The September 21 decision of the federal court in the Northern District of Texas litigation over the U.S. Department of Labor’s (DOL) ESG rule is significant by any measure. The court rejected across the board the challenge asserted by 25 Republican state attorneys general that the 2022 Biden administration rule violated both ERISA and the Administrative Procedures Act (APA).

The judge held that the rule, which allows consideration of ESG-related factors in selecting plan investment options in some circumstances, is not inconsistent with ERISA’s requirement that fiduciaries act for the “exclusive purpose” of providing “financial benefits” to participants. In response to the states’ assertion that “the plain text of ERISA forecloses consideration of non-pecuniary factors,” the judge pointed to consistent DOL statements over many years that ESG considerations do relate to financial returns.

The import of the decision may reach well beyond ERISA and the specifics of the 2022 rule.
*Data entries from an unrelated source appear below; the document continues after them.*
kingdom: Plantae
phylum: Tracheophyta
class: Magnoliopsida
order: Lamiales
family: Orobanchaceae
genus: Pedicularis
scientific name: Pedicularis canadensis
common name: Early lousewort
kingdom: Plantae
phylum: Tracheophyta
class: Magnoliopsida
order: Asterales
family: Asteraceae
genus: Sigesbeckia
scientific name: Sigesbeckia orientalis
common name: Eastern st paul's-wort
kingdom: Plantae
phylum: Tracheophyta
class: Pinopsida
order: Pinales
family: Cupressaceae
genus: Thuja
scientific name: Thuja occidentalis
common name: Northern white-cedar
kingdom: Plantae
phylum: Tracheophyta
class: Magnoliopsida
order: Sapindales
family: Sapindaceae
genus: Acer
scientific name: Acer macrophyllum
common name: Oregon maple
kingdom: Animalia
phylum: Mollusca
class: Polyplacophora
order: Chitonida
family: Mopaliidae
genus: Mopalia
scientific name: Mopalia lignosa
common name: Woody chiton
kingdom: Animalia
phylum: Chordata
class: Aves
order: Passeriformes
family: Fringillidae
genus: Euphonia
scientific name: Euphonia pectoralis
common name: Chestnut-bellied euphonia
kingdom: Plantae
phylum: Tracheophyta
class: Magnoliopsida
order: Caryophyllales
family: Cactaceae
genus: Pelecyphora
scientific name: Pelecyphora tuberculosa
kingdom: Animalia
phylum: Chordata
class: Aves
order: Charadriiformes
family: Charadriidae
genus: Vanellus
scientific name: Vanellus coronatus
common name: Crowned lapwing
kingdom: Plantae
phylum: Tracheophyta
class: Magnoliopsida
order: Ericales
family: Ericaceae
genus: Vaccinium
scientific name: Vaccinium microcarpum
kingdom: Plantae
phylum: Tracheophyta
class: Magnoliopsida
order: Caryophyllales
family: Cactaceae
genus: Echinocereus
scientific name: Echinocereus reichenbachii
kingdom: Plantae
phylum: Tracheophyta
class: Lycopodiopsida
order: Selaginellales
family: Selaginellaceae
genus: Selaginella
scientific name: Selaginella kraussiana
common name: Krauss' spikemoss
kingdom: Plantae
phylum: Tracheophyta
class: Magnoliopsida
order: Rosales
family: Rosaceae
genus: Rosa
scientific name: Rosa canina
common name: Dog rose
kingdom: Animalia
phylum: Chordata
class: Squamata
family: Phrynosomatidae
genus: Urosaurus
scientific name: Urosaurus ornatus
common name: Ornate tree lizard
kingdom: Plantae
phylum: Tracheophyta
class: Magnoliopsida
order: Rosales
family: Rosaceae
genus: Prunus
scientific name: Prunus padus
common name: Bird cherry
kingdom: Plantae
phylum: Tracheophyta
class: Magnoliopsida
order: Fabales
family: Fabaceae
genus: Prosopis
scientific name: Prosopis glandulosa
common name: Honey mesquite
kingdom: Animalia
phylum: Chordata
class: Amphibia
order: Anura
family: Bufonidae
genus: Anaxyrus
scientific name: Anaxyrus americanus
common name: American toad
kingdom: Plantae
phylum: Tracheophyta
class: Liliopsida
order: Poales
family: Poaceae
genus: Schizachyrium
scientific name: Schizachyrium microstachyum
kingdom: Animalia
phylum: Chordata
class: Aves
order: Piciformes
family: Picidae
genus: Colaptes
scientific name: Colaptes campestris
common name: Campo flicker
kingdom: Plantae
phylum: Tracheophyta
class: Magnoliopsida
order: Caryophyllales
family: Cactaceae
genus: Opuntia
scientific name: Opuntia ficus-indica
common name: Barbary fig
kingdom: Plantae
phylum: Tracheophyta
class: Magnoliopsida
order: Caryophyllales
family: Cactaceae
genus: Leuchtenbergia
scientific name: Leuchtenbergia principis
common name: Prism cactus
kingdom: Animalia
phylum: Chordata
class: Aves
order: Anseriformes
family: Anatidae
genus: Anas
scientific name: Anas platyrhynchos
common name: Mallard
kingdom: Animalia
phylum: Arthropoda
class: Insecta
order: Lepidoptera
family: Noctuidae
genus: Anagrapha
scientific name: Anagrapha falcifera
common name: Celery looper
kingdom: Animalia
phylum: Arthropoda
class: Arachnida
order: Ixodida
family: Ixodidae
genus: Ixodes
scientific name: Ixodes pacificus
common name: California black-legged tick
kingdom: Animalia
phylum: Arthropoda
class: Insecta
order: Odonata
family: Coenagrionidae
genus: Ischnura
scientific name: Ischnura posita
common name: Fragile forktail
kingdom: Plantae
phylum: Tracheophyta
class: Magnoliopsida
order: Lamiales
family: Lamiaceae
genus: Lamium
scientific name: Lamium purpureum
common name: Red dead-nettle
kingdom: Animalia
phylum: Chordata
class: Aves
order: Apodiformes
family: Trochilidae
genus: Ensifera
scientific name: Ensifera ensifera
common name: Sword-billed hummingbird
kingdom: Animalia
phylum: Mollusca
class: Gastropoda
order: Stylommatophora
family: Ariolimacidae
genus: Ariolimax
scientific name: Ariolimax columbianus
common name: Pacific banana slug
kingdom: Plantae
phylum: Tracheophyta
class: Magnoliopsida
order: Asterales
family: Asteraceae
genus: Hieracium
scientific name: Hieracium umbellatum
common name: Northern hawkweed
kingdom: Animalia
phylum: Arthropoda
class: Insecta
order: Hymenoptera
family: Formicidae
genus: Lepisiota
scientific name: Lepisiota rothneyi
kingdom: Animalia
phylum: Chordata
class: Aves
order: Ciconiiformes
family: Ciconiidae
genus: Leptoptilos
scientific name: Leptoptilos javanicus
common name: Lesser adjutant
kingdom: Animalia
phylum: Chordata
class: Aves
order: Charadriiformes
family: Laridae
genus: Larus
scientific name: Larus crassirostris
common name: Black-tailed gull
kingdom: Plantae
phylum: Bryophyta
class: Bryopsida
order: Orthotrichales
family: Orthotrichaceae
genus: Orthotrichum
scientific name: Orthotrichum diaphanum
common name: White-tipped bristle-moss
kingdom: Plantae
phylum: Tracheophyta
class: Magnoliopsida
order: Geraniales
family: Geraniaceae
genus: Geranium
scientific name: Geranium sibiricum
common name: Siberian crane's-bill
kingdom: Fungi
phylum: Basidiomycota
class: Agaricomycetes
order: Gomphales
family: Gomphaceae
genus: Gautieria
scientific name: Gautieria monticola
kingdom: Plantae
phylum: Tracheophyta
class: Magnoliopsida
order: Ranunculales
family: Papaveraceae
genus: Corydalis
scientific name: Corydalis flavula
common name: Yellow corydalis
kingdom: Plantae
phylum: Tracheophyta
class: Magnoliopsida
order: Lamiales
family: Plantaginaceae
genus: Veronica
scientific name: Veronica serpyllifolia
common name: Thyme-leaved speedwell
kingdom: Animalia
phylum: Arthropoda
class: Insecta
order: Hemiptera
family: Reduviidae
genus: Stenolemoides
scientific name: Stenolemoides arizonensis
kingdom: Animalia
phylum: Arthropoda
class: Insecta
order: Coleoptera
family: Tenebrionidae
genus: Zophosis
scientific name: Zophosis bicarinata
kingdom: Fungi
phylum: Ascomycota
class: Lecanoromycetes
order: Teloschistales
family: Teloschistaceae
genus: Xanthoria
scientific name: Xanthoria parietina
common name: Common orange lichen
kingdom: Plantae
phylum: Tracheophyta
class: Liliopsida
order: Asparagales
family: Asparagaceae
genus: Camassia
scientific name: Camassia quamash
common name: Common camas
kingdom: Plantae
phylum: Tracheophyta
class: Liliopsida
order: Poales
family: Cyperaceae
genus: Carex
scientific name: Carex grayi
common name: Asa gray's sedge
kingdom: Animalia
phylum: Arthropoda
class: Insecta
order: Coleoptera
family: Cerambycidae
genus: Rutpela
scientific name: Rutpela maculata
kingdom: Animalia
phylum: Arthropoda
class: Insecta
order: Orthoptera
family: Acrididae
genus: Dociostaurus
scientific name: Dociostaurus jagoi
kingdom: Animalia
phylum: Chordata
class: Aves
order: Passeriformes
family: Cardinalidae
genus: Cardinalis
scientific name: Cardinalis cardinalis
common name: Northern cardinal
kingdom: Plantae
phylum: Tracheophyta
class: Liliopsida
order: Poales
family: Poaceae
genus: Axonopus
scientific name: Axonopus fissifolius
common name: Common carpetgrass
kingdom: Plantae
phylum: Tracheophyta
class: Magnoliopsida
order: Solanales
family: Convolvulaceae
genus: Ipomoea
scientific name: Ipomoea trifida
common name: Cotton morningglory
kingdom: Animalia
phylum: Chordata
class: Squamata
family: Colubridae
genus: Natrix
The premise of the states’ challenge – that ESG factors are necessarily “non-pecuniary” in nature – lies at the heart of much of the anti-ESG crusade of Republican officials against asset managers:

  • State AGs have issued opinions and launched investigations founded on this premise, asserting that asset managers are breaching their fiduciary duties by incorporating “non-pecuniary” ESG considerations and thus pursuing social agendas rather than client returns.
  • Legislators have gone a step further, attempting to codify in state law that ESG factors are “non-pecuniary” and thus inconsistent with fiduciary duties.

The Texas decision’s reasoning directly contradicts this animating principle of the anti-ESG movement.

The inevitable appeal of the Texas ruling to the Fifth Circuit Court of Appeals will bear close attention. Another conservative court acknowledging the link between ESG factors and financial returns would further erode the intellectual foundation of anti-ESG efforts.